Aurasma was Autonomy's augmented reality platform.  It was available as a software development kit or as a free app for iOS and Android-based mobile devices. Aurasma's image recognition technology used a smartphone's or tablet's camera to recognize real world images, augmenting physical content with animations, videos, 3D models and/or web pages. It was renamed to HP Reveal after purchase by HP in October 2011.

History

Aurasma's augmented reality technology was created in Cambridge, England, by the software company Autonomy, and first demonstrated publicly by Matt Mills in early 2011 at the MipTV Media Market in Cannes, France.

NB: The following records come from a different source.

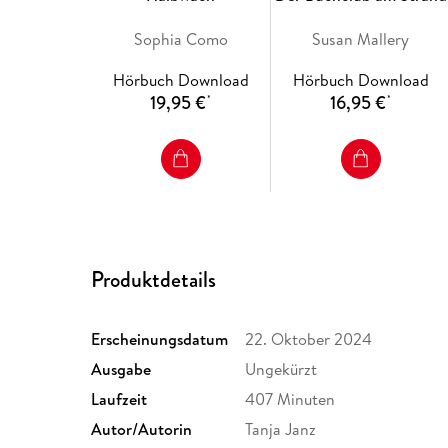
Sophia Como
Susan Mallery
Hörbuch Download
Hörbuch Download
19,95 €
16,95 €
*
*
Produktdetails
Erscheinungsdatum
22. Oktober 2024
Ausgabe
Ungekürzt
Laufzeit
407 Minuten
Autor/Autorin
Tanja Janz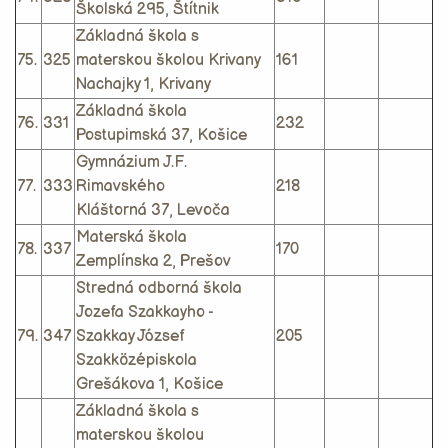
Školská 295, Štítnik
Základná škola s
75.
325
materskou školou Krivany
161
Nachajky 1, Krivany
Základná škola
76.
331
232
Postupimská 37, Košice
Gymnázium J.F.
77.
333
Rimavského
218
Kláštorná 37, Levoča
Materská škola
78.
337
170
Zemplínska 2, Prešov
Stredná odborná škola
Jozefa Szakkayho -
79.
347
Szakkay József
205
Szakközépiskola
Grešákova 1, Košice
Základná škola s
materskou školou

On May 5, 2011 "Aurasma Lite" was launched as an application for iPhone, and a version for Android followed on June 10, 2011. In addition to Aurasma's own mobile app, the technology has also been integrated into of other smartphone and tablet applications, the first being created for the 2011 J. J. Abrams film Super 8. In December 2012, the Aurasma mobile app was updated and "Lite" was dropped from its name. 

In October 2011, Aurasma was acquired by Hewlett-Packard Enterprise. During this time, Annie Weinberger worked as the company's general manager. The app, now under HP Autonomy, was renamed to "HP Reveal." In addition to Aurasma's original content, the company provided white-collar applications, software development kits, and AR campaign tools. Though the name was changed to HP Reveal, a web-based service called "Aurasma Studio" was still available for users to create "auras". 

In September 2017, Hewlett-Packard sold Autonomy to Micro Focus, with Micro Focus attempting to merge with HP Autonomy. However, HP Reveal was discontinued by Hewlett-Packard in February 2020.

Industry awards and views
In 2011, Aurasma presented by Matt Mills won DEMO's "DEMOgod" and "People's Choice" awards. At the Consumer Electronics Show in Las Vegas, Nevada in 2012, Aurasma won CNET's "Best of CES Finalist" award. At the 2012 AR Summit Awards, Aurasma won two awards: "Best AR App" and "Best Overall AR." At the 2012 International Brand Video Awards, Aurasma won the "Award for Technical Innovation". Aurasma-powered apps also earned some awards, including Marvel's win of the 2012 Mobile Excellence Award "Best App for Entertainment" for its Marvel AR mobile app.

In 2013 Jonathan Margolis of the Financial Times described Aurasma as "ambitious but staggeringly useless".